■ WHAT IS NEEDED ■
Copy out the lines of the records below, and only those lines, from the one with "Drive the speed" through the one with "will get through.", exactly as they appear.

■ DATA EXCERPTS ■
"""
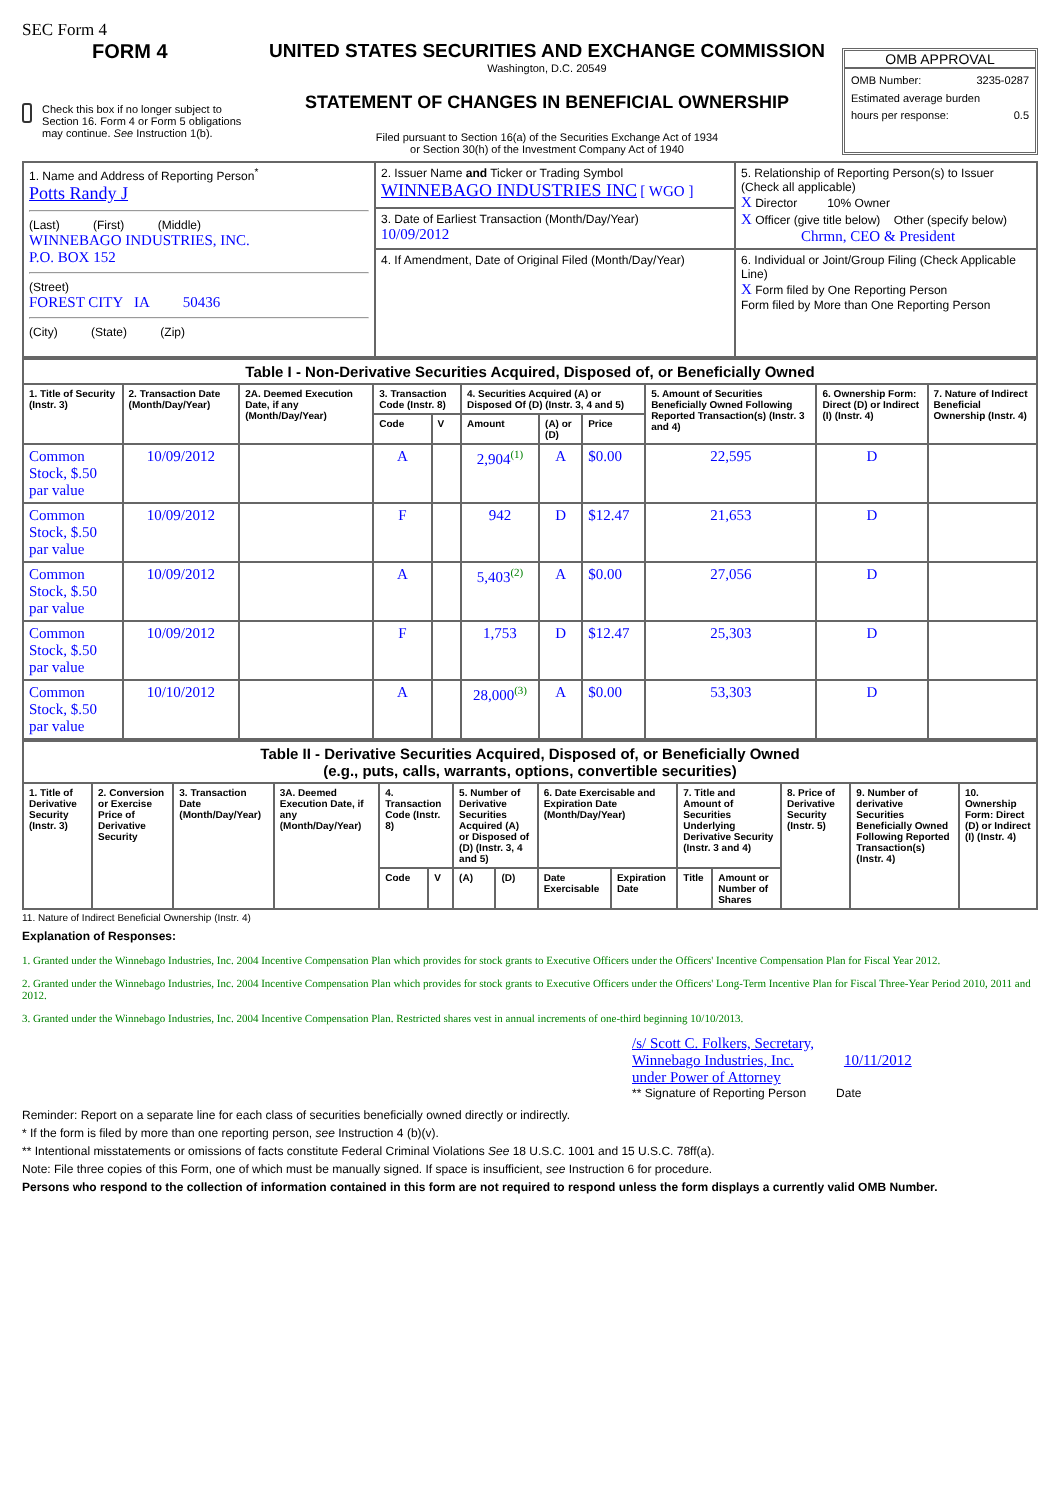SEC Form 4
FORM 4
Check this box if no longer subject to Section 16. Form 4 or Form 5 obligations may continue. See Instruction 1(b).
UNITED STATES SECURITIES AND EXCHANGE COMMISSION
Washington, D.C. 20549
STATEMENT OF CHANGES IN BENEFICIAL OWNERSHIP
Filed pursuant to Section 16(a) of the Securities Exchange Act of 1934
or Section 30(h) of the Investment Company Act of 1940
OMB APPROVAL
OMB Number: 3235-0287
Estimated average burden
hours per response: 0.5
| 1. Name and Address of Reporting Person<sup>*</sup> Potts Randy J (Last) (First) (Middle) WINNEBAGO INDUSTRIES, INC. P.O. BOX 152 (Street) FOREST CITY IA 50436 (City) (State) (Zip) | 2. Issuer Name and Ticker or Trading Symbol WINNEBAGO INDUSTRIES INC [ WGO ] | 5. Relationship of Reporting Person(s) to Issuer (Check all applicable) X Director 10% Owner X Officer (give title below) Other (specify below) Chrmn, CEO & President |
| | 3. Date of Earliest Transaction (Month/Day/Year) 10/09/2012 | |
| | 4. If Amendment, Date of Original Filed (Month/Day/Year) | 6. Individual or Joint/Group Filing (Check Applicable Line) X Form filed by One Reporting Person Form filed by More than One Reporting Person |
| Table I - Non-Derivative Securities Acquired, Disposed of, or Beneficially Owned | | | | | | | | | | |
| 1. Title of Security (Instr. 3) | 2. Transaction Date (Month/Day/Year) | 2A. Deemed Execution Date, if any (Month/Day/Year) | 3. Transaction Code (Instr. 8) | | 4. Securities Acquired (A) or Disposed Of (D) (Instr. 3, 4 and 5) | | | 5. Amount of Securities Beneficially Owned Following Reported Transaction(s) (Instr. 3 and 4) | 6. Ownership Form: Direct (D) or Indirect (I) (Instr. 4) | 7. Nature of Indirect Beneficial Ownership (Instr. 4) |
| | | | Code | V | Amount | (A) or (D) | Price | | | |
| Common Stock, $.50 par value | 10/09/2012 | | A | | 2,904<sup>(1)</sup> | A | $0.00 | 22,595 | D | |
| Common Stock, $.50 par value | 10/09/2012 | | F | | 942 | D | $12.47 | 21,653 | D | |
| Common Stock, $.50 par value | 10/09/2012 | | A | | 5,403<sup>(2)</sup> | A | $0.00 | 27,056 | D | |
| Common Stock, $.50 par value | 10/09/2012 | | F | | 1,753 | D | $12.47 | 25,303 | D | |
| Common Stock, $.50 par value | 10/10/2012 | | A | | 28,000<sup>(3)</sup> | A | $0.00 | 53,303 | D | |
| Table II - Derivative Securities Acquired, Disposed of, or Beneficially Owned (e.g., puts, calls, warrants, options, convertible securities) | | | | | | | | | | | | | | |
| 1. Title of Derivative Security (Instr. 3) | 2. Conversion or Exercise Price of Derivative Security | 3. Transaction Date (Month/Day/Year) | 3A. Deemed Execution Date, if any (Month/Day/Year) | 4. Transaction Code (Instr. 8) | | 5. Number of Derivative Securities Acquired (A) or Disposed of (D) (Instr. 3, 4 and 5) | | 6. Date Exercisable and Expiration Date (Month/Day/Year) | | 7. Title and Amount of Securities Underlying Derivative Security (Instr. 3 and 4) | | 8. Price of Derivative Security (Instr. 5) | 9. Number of derivative Securities Beneficially Owned Following Reported Transaction(s) (Instr. 4) | 10. Ownership Form: Direct (D) or Indirect (I) (Instr. 4) |
| | | | | Code | V | (A) | (D) | Date Exercisable | Expiration Date | Title | Amount or Number of Shares | | | |
11. Nature of Indirect Beneficial Ownership (Instr. 4)
Explanation of Responses:
1. Granted under the Winnebago Industries, Inc. 2004 Incentive Compensation Plan which provides for stock grants to Executive Officers under the Officers' Incentive Compensation Plan for Fiscal Year 2012.
2. Granted under the Winnebago Industries, Inc. 2004 Incentive Compensation Plan which provides for stock grants to Executive Officers under the Officers' Long-Term Incentive Plan for Fiscal Three-Year Period 2010, 2011 and 2012.
3. Granted under the Winnebago Industries, Inc. 2004 Incentive Compensation Plan. Restricted shares vest in annual increments of one-third beginning 10/10/2013.
/s/ Scott C. Folkers, Secretary,
Winnebago Industries, Inc.
under Power of Attorney 10/11/2012
** Signature of Reporting Person Date
Reminder: Report on a separate line for each class of securities beneficially owned directly or indirectly.
* If the form is filed by more than one reporting person, see Instruction 4 (b)(v).
** Intentional misstatements or omissions of facts constitute Federal Criminal Violations See 18 U.S.C. 1001 and 15 U.S.C. 78ff(a).
Note: File three copies of this Form, one of which must be manually signed. If space is insufficient, see Instruction 6 for procedure.
Persons who respond to the collection of information contained in this form are not required to respond unless the form displays a currently valid OMB Number.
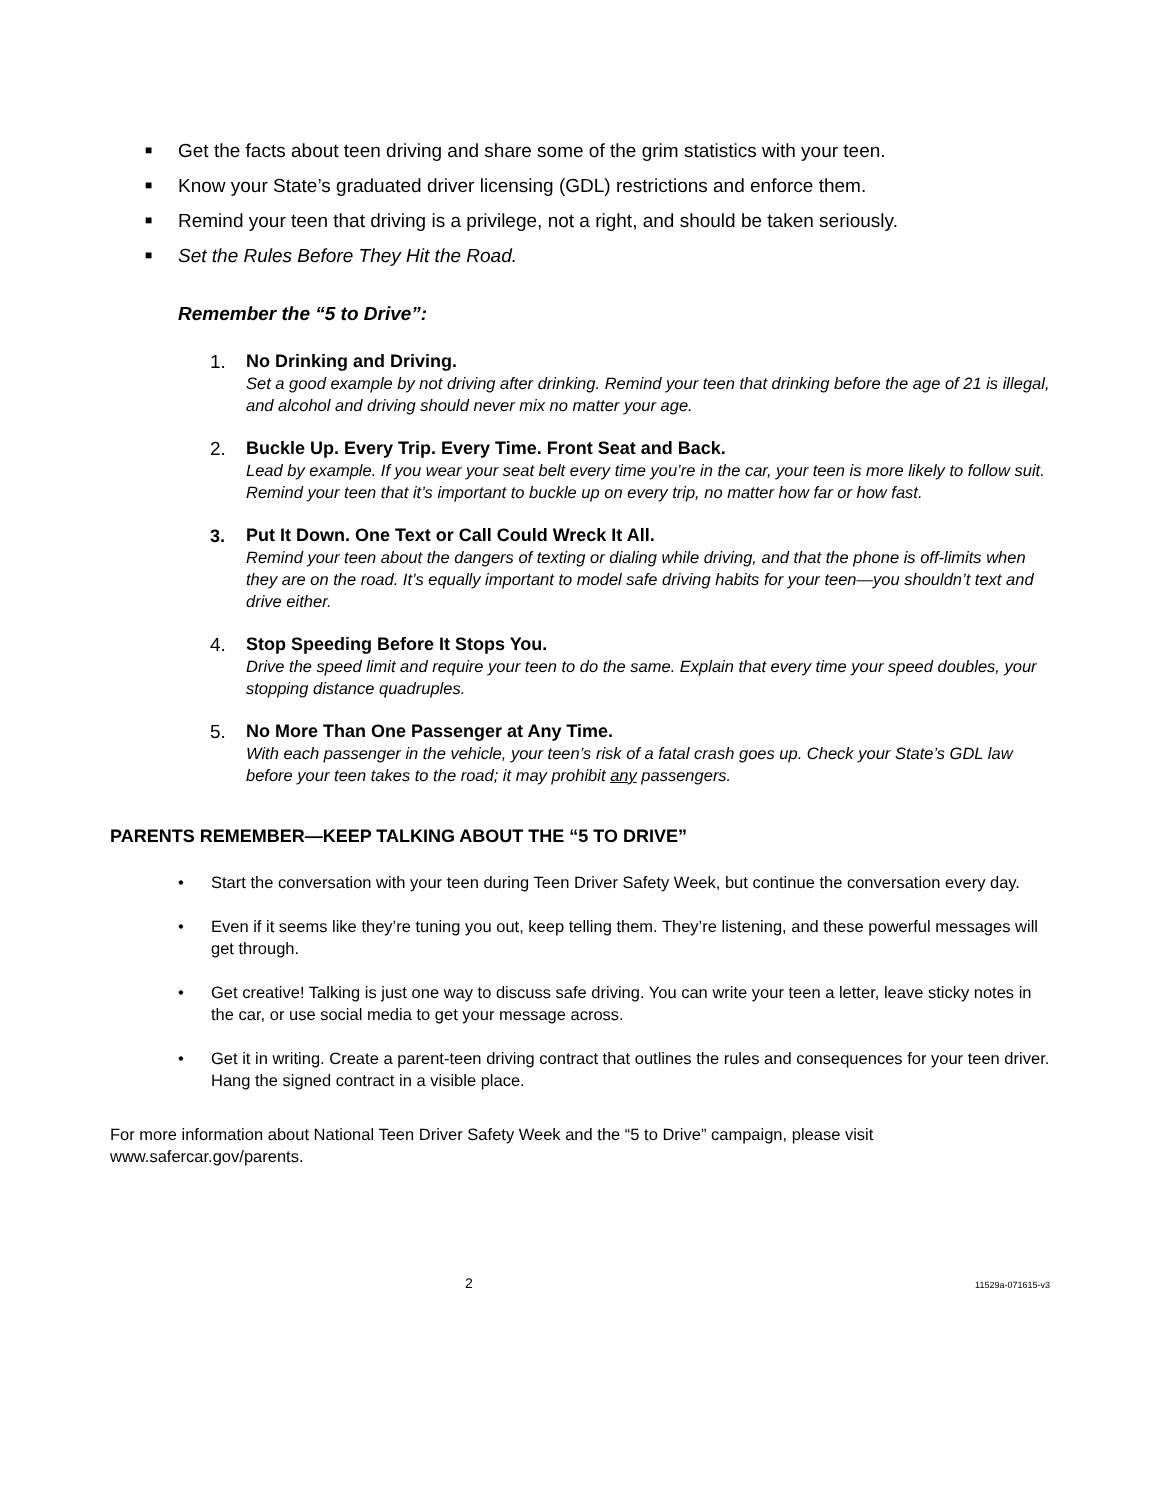■ Get the facts about teen driving and share some of the grim statistics with your teen.
■ Know your State’s graduated driver licensing (GDL) restrictions and enforce them.
■ Remind your teen that driving is a privilege, not a right, and should be taken seriously.
■ Set the Rules Before They Hit the Road.
Remember the “5 to Drive”:
1. No Drinking and Driving.
Set a good example by not driving after drinking. Remind your teen that drinking before the age of 21 is illegal, and alcohol and driving should never mix no matter your age.
2. Buckle Up. Every Trip. Every Time. Front Seat and Back.
Lead by example. If you wear your seat belt every time you’re in the car, your teen is more likely to follow suit. Remind your teen that it’s important to buckle up on every trip, no matter how far or how fast.
3. Put It Down. One Text or Call Could Wreck It All.
Remind your teen about the dangers of texting or dialing while driving, and that the phone is off-limits when they are on the road. It’s equally important to model safe driving habits for your teen—you shouldn’t text and drive either.
4. Stop Speeding Before It Stops You.
Drive the speed limit and require your teen to do the same. Explain that every time your speed doubles, your stopping distance quadruples.
5. No More Than One Passenger at Any Time.
With each passenger in the vehicle, your teen’s risk of a fatal crash goes up. Check your State’s GDL law before your teen takes to the road; it may prohibit any passengers.
PARENTS REMEMBER—KEEP TALKING ABOUT THE “5 TO DRIVE”
• Start the conversation with your teen during Teen Driver Safety Week, but continue the conversation every day.
• Even if it seems like they’re tuning you out, keep telling them. They’re listening, and these powerful messages will get through.
• Get creative! Talking is just one way to discuss safe driving. You can write your teen a letter, leave sticky notes in the car, or use social media to get your message across.
• Get it in writing. Create a parent-teen driving contract that outlines the rules and consequences for your teen driver. Hang the signed contract in a visible place.
For more information about National Teen Driver Safety Week and the “5 to Drive” campaign, please visit www.safercar.gov/parents.
2 11529a-071615-v3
"""
■ TASK RESPONSE ■
Drive the speed limit and require your teen to do the same. Explain that every time your speed doubles, your stopping distance quadruples.
5. No More Than One Passenger at Any Time.
With each passenger in the vehicle, your teen’s risk of a fatal crash goes up. Check your State’s GDL law before your teen takes to the road; it may prohibit any passengers.
PARENTS REMEMBER—KEEP TALKING ABOUT THE “5 TO DRIVE”
• Start the conversation with your teen during Teen Driver Safety Week, but continue the conversation every day.
• Even if it seems like they’re tuning you out, keep telling them. They’re listening, and these powerful messages will get through.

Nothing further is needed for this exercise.